Background to John’s Presentations:
Early in his almost 30 years teaching sophomores at American High School in Fremont CA, John began developing the Personal Creed Project. His aim was to carve out time alongside his students’ academic learning to help them discover what they value in life. A series of weekly reflective writings weaves through his English course, culminating in a classroom presentation. When students today complete the Personal Creed Project, they often say they have learned who they are and how they want to help in the world.
Consistent, widespread enthusiasm for the project across nearly three decades, in diverse classrooms around the country, across the achievement gap– even years after students experience it—presents John with a challenge. Why the enthusiasm? To help him understand, he has developed a Model of Deepened Learning. John believes this model both: a) explains the enthusiasm and b) suggests what is missing in our notions of curriculum. He proposes the model as our first professional understanding of depth in education.

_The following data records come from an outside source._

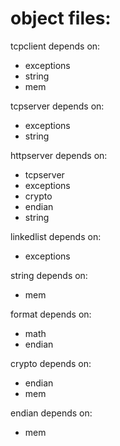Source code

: # object files:

tcpclient depends on:
- exceptions
- string
- mem

tcpserver depends on:
- exceptions
- string

httpserver depends on:
- tcpserver
- exceptions
- crypto
- endian
- string

linkedlist depends on:
- exceptions

string depends on:
- mem

format depends on:
- math
- endian

crypto depends on:
- endian
- mem

endian depends on:
- mem
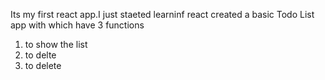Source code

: Its my first react app.I just staeted learninf react created a basic Todo List app with which have 3 functions
1. to show the list
2. to delte
3. to delete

To incorporate what he identifies as the missing region of curriculum into his students’ learning, John designs his courses using a two-legged approach, enabling him to integrate planning for his students’ academic growth with support of their personal development. In planning his courses, units and lessons, he employs three course-deepening design principles: sustained reflection, pervasive questioning, and active cultivation of wisdom. Under continuous development for more than 25 years, the Personal Creed Project is being adapted in schools and colleges around the country.
About John Creger
In recognition of the Personal Creed Project, John received the 2001 James Moffett Memorial Award for Teacher Research from the National Council of Teachers of English and the National Writing Project, and has been a nominee for Fremont Unified School District’s 2008 and 2000 Teacher of the Year. Former students have honored John with San Jose State University’s Dorothy Wright Award for Outstanding High School Teachers (2018, 2015 and 2005), National Honor Roll’s Outstanding American Teachers Award (2007 and 2006), and in six editions of Who’s Who Among America’s Teachers (1992-2005). John offered the first in his continuing workshop series for educators at the 1998 annual conference of NCTE’s Assembly for Expanded Perspectives on Learning, returning to give a keynote in 2011 and a half-day design session in 2015. Since 1998, John has presented over 60 workshops, keynotes, and other presentations at professional gatherings around the country. His articles have appeared in California English (2002), Urantia Fellowship Herald (2012), and in NCTE’s Journal of the Assembly for Expanded Perspectives on Learning (2015). His first book is The Personal Creed Project and a New Vision of Learning. (Heinemann 2004). He is currently envisioning a second book with the working title The Practice of Depth in My Classroom.
Recent Comments from Students (AHS class of 2015):
- My whole life I was begging for a class that would help me in life, that would benefit me. You gave me that. You focused on that and finding ourselves, the most important things. ~ Deep D.
- This year has been a tumult of essays, reflection and encouragement. You really treated us like human beings and we felt valuable. There is nothing more important than that. ~ Cassandra B.